Do these e-mails look familiar? Probably not? It’s probably because e-mail is not used in this manner, because it doesn’t work effectively for these purposes.
If somebody needs something right now, or tell you something right now… they call or call and e-mail. Plain and simple.
Often we get so wrapped up in our now culture to even think that there is an alternative.

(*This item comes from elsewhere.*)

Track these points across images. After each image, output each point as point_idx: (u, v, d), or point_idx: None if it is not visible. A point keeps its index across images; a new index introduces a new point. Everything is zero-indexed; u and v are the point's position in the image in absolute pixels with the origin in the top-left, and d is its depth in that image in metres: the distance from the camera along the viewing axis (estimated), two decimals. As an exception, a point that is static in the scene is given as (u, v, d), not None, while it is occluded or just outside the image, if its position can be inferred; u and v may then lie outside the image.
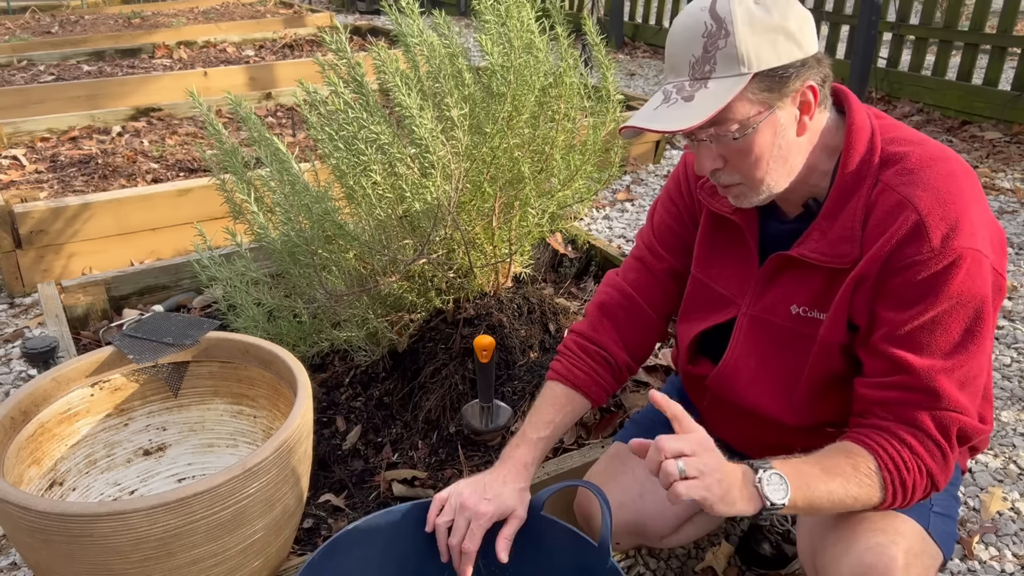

I urge you all, to try for one week, to check your e-mails at most once an hour and preferably manually. Or use the low tech version and quit out of your mail program between checkings. If you don’t notice a significant change in the way you feel about your e-mail productivity – you get your money back.
Happy correspondence-ing.
One reply on “Productivity Tip: Stop Constantly Checking Your e-mail”
Good point Ben.
What I do is – since I have two computers – and all my emails come into both – the additional problem is that of the 96 emails per hour, 50 are from friends family, 46 from clients and colleagues. So, on my office computer, I have put my friends family into my spam file which focuses my emails.
I also read the subject line, as you said, and skip those that are unessential until a time when I am less busy. But don’t most people do that?
I confess that I don’t think I’m physically capable of completely turning off my email even for an hour, as you suggest. I am a total junkie: And whenever someone starts the self help group – EAA – I will be first in line.